Your reply should hold exactly the lines from the one that contains "immunohistochemical staining of" through the end of the data. Repeat them word for word.

- _Supplied material_:
+ + +
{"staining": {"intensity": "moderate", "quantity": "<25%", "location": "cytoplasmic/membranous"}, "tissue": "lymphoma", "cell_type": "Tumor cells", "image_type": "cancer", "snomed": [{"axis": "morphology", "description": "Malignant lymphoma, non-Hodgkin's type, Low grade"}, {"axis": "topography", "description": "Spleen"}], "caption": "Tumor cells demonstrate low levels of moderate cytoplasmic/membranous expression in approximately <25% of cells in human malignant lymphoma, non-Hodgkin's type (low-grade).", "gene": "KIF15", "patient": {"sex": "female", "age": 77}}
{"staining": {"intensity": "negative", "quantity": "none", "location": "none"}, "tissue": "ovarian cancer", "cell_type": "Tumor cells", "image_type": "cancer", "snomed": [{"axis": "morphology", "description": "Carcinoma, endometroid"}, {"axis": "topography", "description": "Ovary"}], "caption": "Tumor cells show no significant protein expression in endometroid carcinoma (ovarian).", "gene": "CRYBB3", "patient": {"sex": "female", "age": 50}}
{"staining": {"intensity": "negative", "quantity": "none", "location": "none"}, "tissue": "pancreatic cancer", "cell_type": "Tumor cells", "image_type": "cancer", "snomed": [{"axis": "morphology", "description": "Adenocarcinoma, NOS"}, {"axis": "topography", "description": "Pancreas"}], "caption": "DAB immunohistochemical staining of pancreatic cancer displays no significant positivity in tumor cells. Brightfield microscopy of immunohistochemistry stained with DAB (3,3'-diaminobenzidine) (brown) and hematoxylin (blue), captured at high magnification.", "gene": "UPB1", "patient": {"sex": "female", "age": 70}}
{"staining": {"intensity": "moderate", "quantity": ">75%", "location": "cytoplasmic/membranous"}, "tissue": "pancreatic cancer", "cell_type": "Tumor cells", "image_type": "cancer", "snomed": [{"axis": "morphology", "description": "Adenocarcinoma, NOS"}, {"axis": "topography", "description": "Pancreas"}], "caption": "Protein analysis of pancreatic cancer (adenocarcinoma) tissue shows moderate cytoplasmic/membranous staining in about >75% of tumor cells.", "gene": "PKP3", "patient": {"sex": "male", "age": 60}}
+ + +
- _Exercise response_:
{"staining": {"intensity": "negative", "quantity": "none", "location": "none"}, "tissue": "pancreatic cancer", "cell_type": "Tumor cells", "image_type": "cancer", "snomed": [{"axis": "morphology", "description": "Adenocarcinoma, NOS"}, {"axis": "topography", "description": "Pancreas"}], "caption": "DAB immunohistochemical staining of pancreatic cancer displays no significant positivity in tumor cells. Brightfield microscopy of immunohistochemistry stained with DAB (3,3'-diaminobenzidine) (brown) and hematoxylin (blue), captured at high magnification.", "gene": "UPB1", "patient": {"sex": "female", "age": 70}}
{"staining": {"intensity": "moderate", "quantity": ">75%", "location": "cytoplasmic/membranous"}, "tissue": "pancreatic cancer", "cell_type": "Tumor cells", "image_type": "cancer", "snomed": [{"axis": "morphology", "description": "Adenocarcinoma, NOS"}, {"axis": "topography", "description": "Pancreas"}], "caption": "Protein analysis of pancreatic cancer (adenocarcinoma) tissue shows moderate cytoplasmic/membranous staining in about >75% of tumor cells.", "gene": "PKP3", "patient": {"sex": "male", "age": 60}}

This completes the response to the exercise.